■ **Instructions for the task**
Below are the records; pull every line that includes "grey".

Source data:
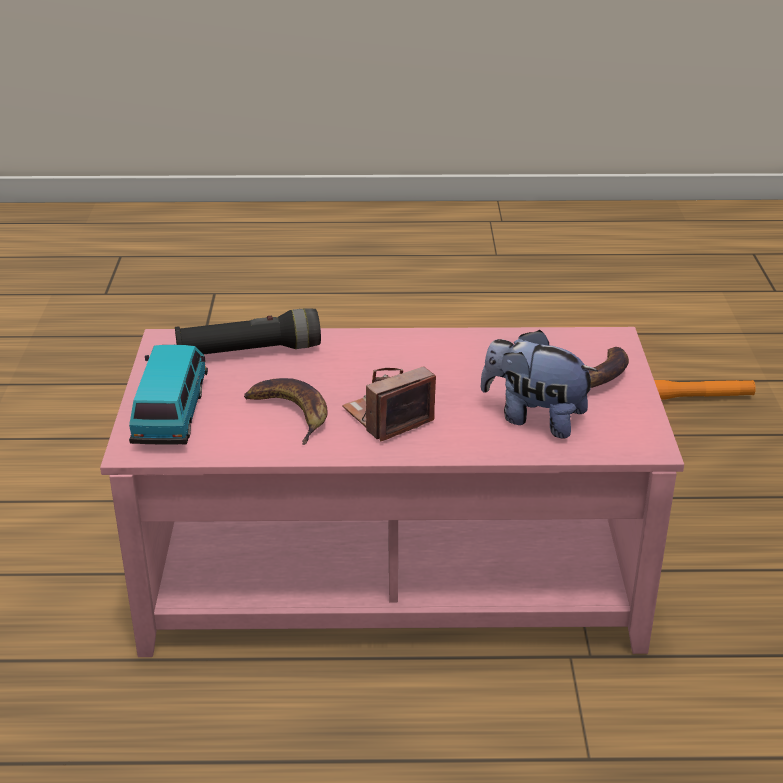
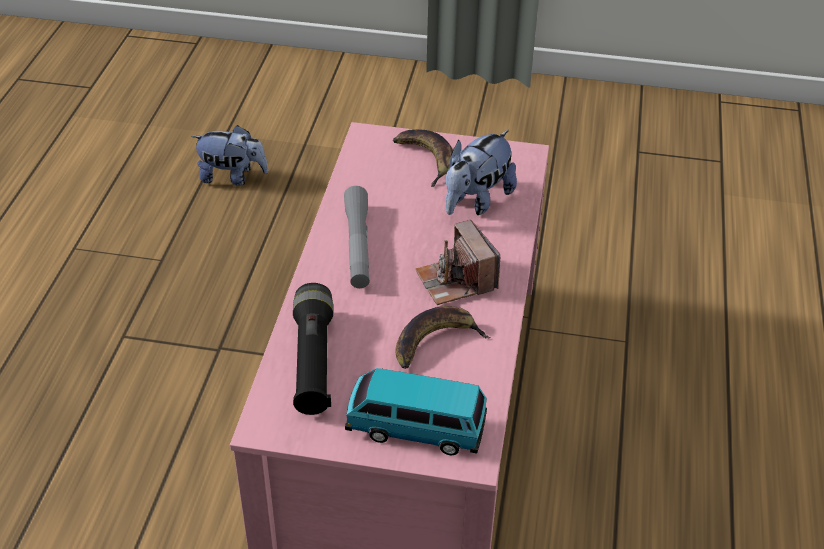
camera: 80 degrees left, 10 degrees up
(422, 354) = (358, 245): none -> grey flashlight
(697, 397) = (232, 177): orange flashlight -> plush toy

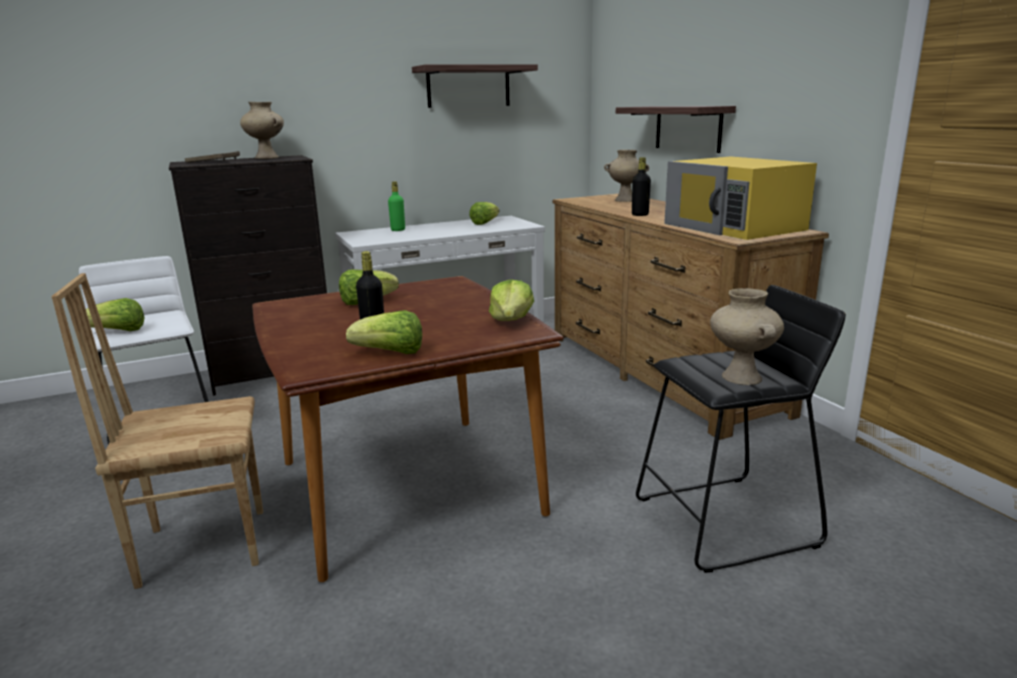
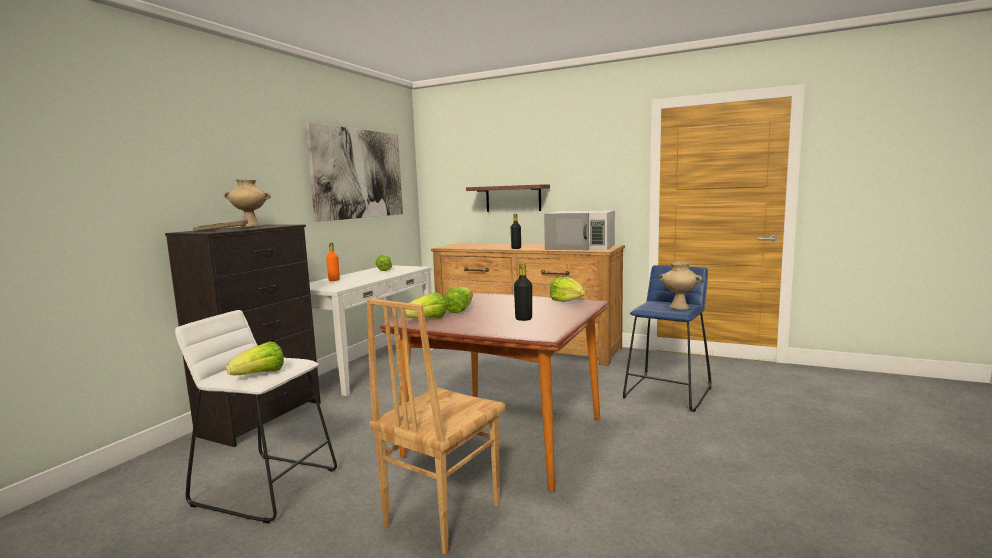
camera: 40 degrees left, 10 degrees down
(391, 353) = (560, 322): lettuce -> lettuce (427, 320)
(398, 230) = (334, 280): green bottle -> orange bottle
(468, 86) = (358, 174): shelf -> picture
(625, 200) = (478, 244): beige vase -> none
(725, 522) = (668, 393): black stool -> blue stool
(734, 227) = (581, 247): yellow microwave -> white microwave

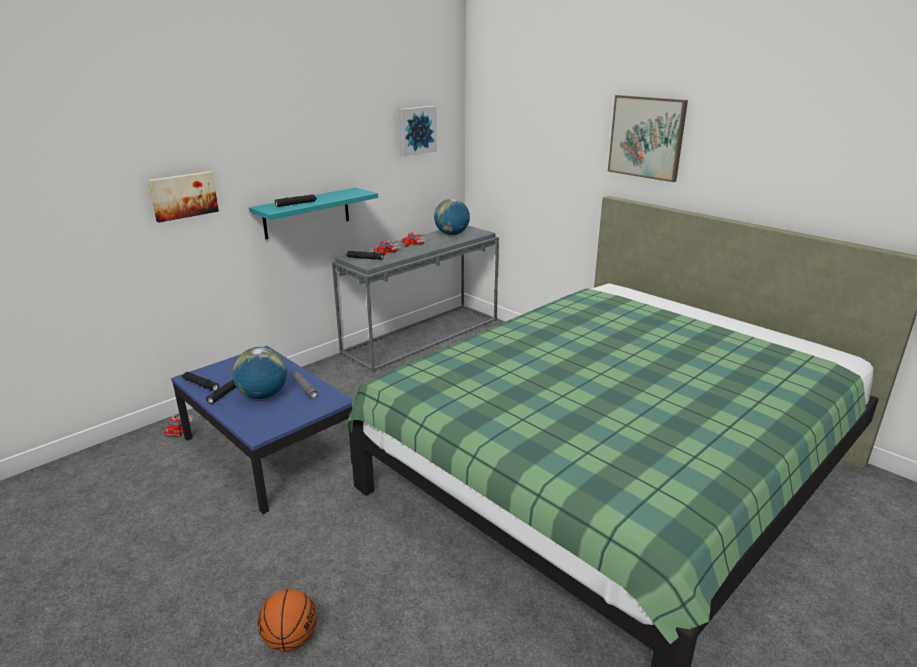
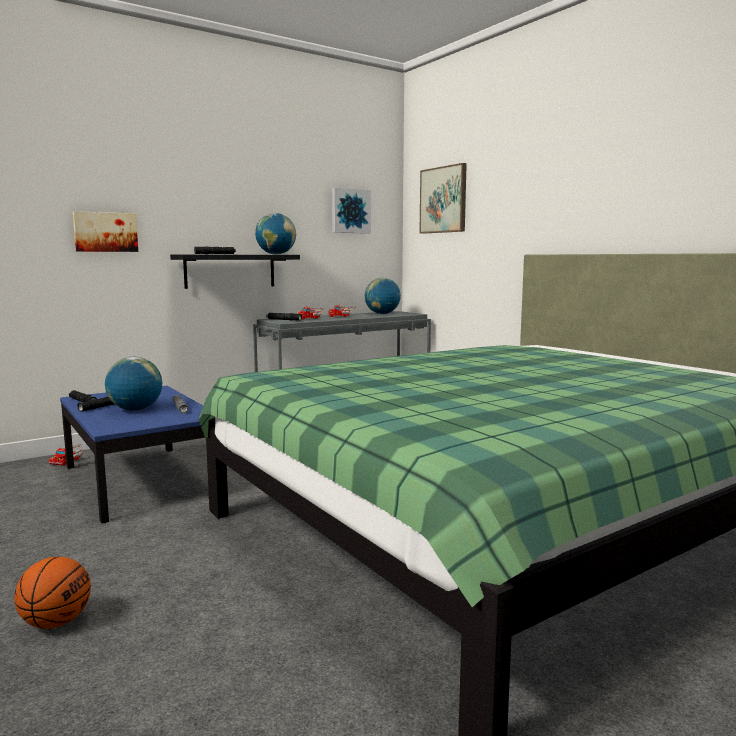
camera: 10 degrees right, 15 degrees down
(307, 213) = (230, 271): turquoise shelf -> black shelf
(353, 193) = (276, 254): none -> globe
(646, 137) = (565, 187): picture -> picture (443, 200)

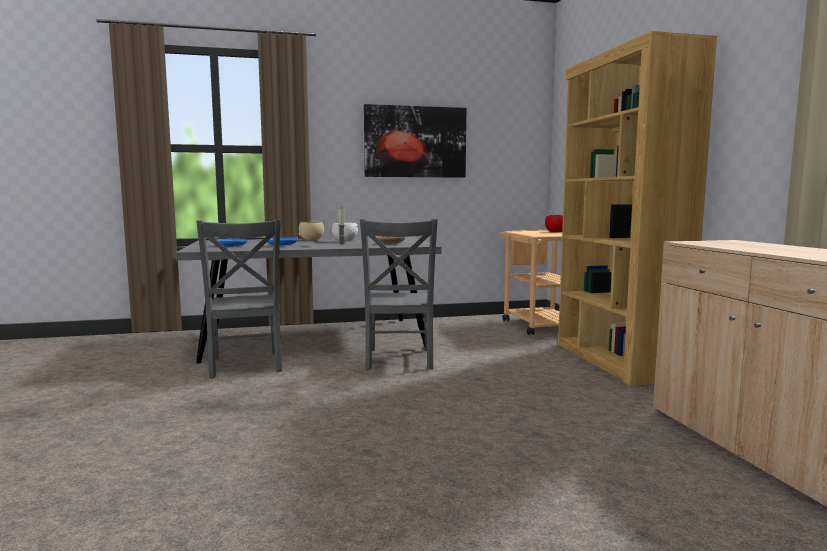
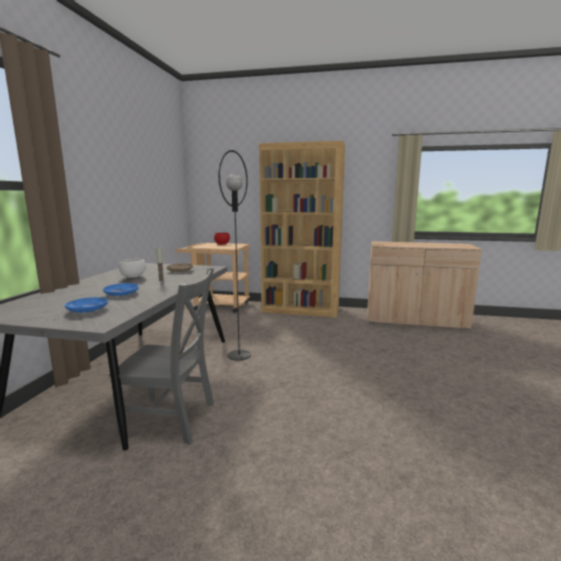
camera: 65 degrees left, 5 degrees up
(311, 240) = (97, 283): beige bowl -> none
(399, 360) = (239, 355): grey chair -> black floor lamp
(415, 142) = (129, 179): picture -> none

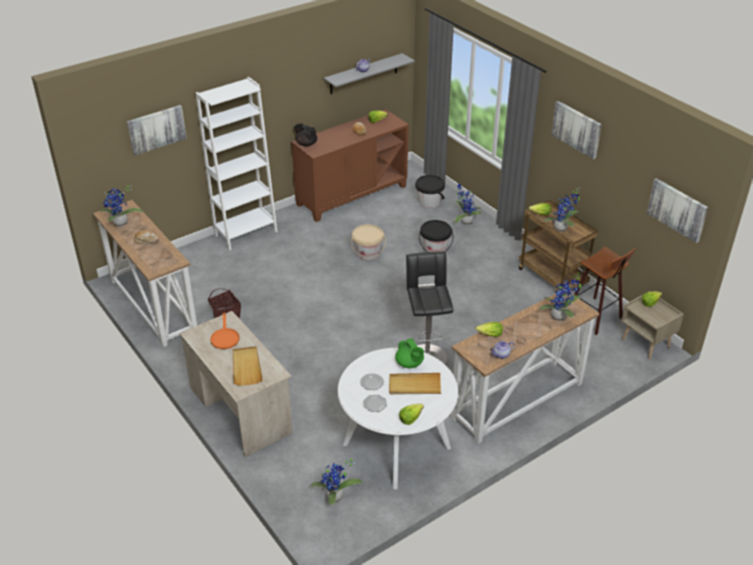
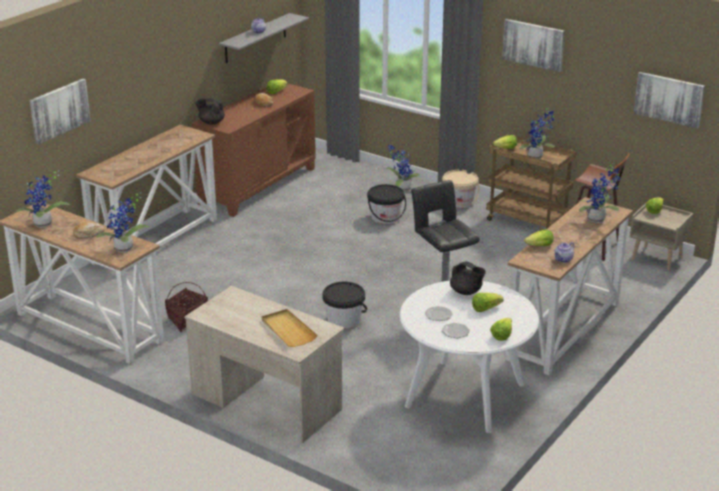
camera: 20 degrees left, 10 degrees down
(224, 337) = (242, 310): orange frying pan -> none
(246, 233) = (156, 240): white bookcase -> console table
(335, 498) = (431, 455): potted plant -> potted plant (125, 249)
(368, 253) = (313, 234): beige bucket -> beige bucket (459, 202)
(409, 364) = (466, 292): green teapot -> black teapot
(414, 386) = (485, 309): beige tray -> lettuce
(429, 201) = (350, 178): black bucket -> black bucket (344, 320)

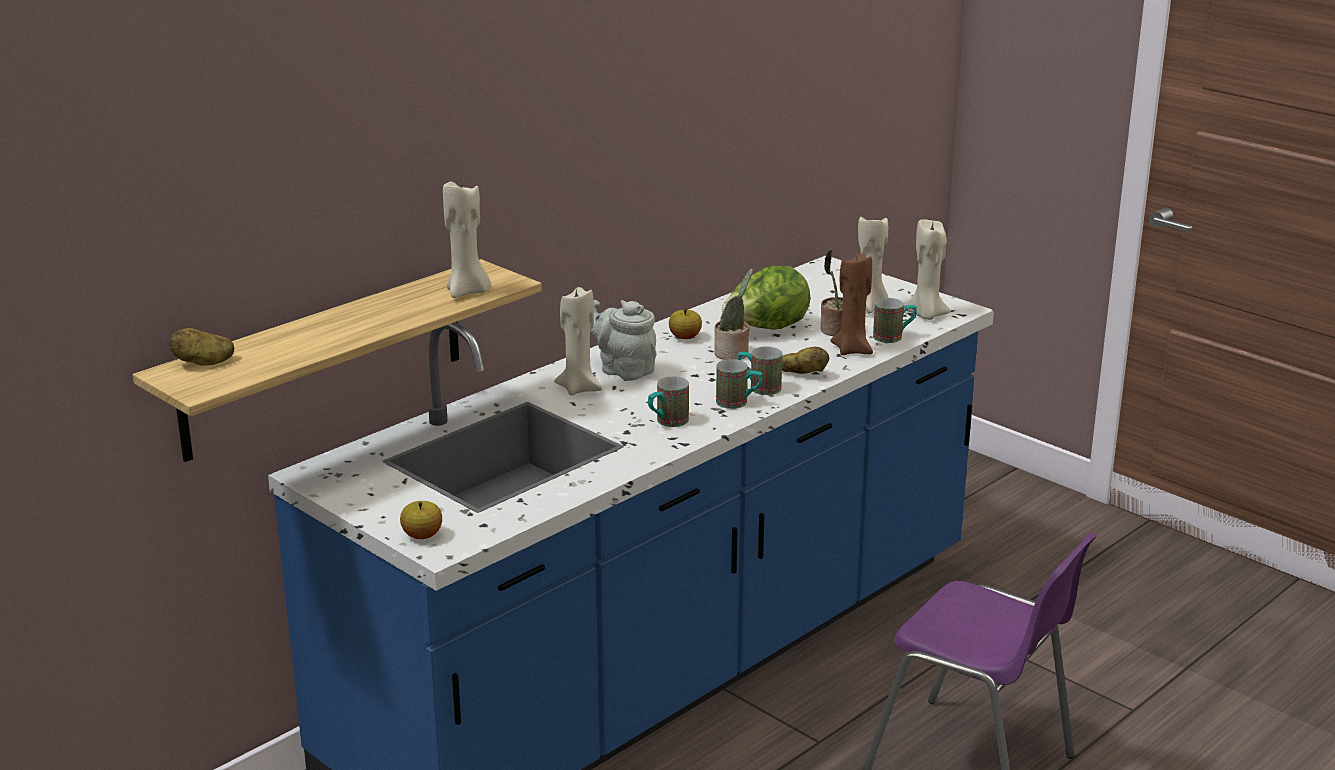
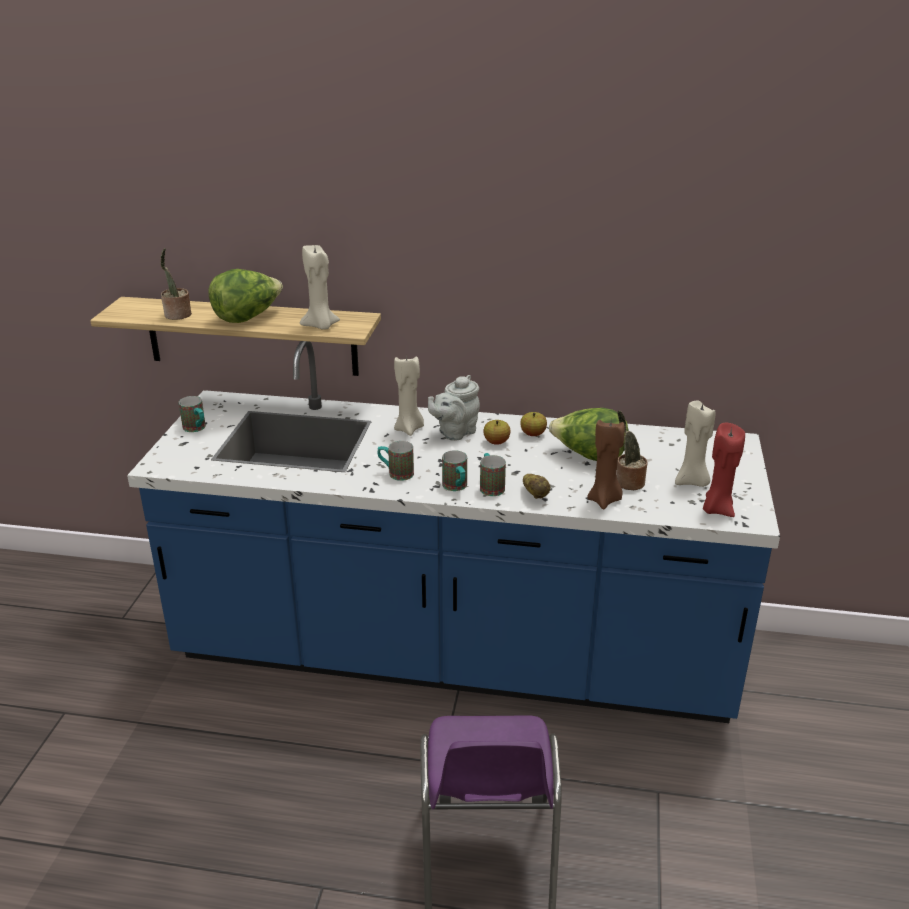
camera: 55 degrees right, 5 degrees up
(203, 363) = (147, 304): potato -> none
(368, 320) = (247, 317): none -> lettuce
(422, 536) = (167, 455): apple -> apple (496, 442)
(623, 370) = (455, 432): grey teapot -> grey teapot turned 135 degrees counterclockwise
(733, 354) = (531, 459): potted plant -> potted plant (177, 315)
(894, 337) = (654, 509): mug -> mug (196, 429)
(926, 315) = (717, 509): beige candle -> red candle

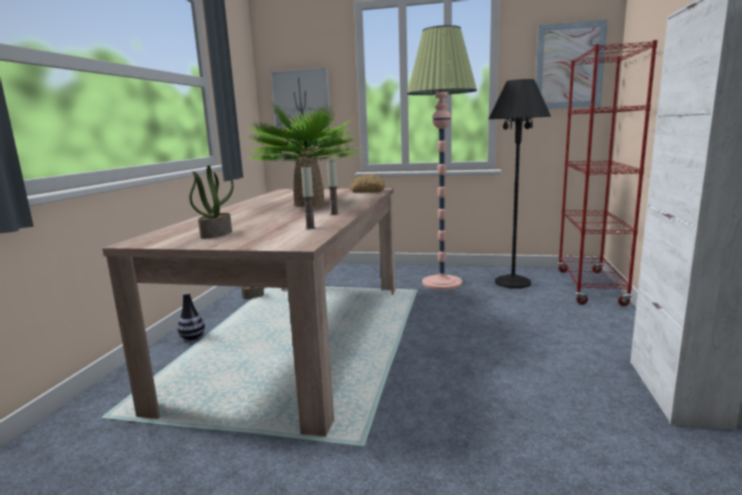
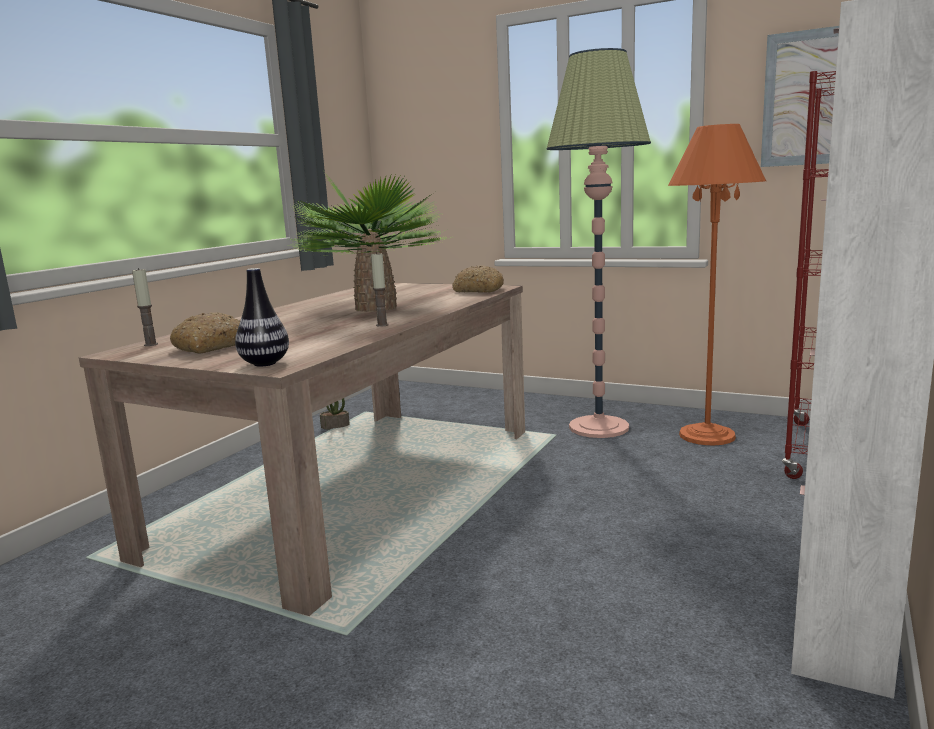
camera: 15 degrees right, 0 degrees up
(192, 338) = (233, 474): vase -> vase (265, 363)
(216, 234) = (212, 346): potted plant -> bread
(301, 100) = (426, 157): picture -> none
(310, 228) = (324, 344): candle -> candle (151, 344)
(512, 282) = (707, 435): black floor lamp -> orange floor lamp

■ **Solution**
(422, 354) = (358, 245): none -> grey flashlight
(399, 360) = (239, 355): grey chair -> black floor lamp
(623, 370) = (455, 432): grey teapot -> grey teapot turned 135 degrees counterclockwise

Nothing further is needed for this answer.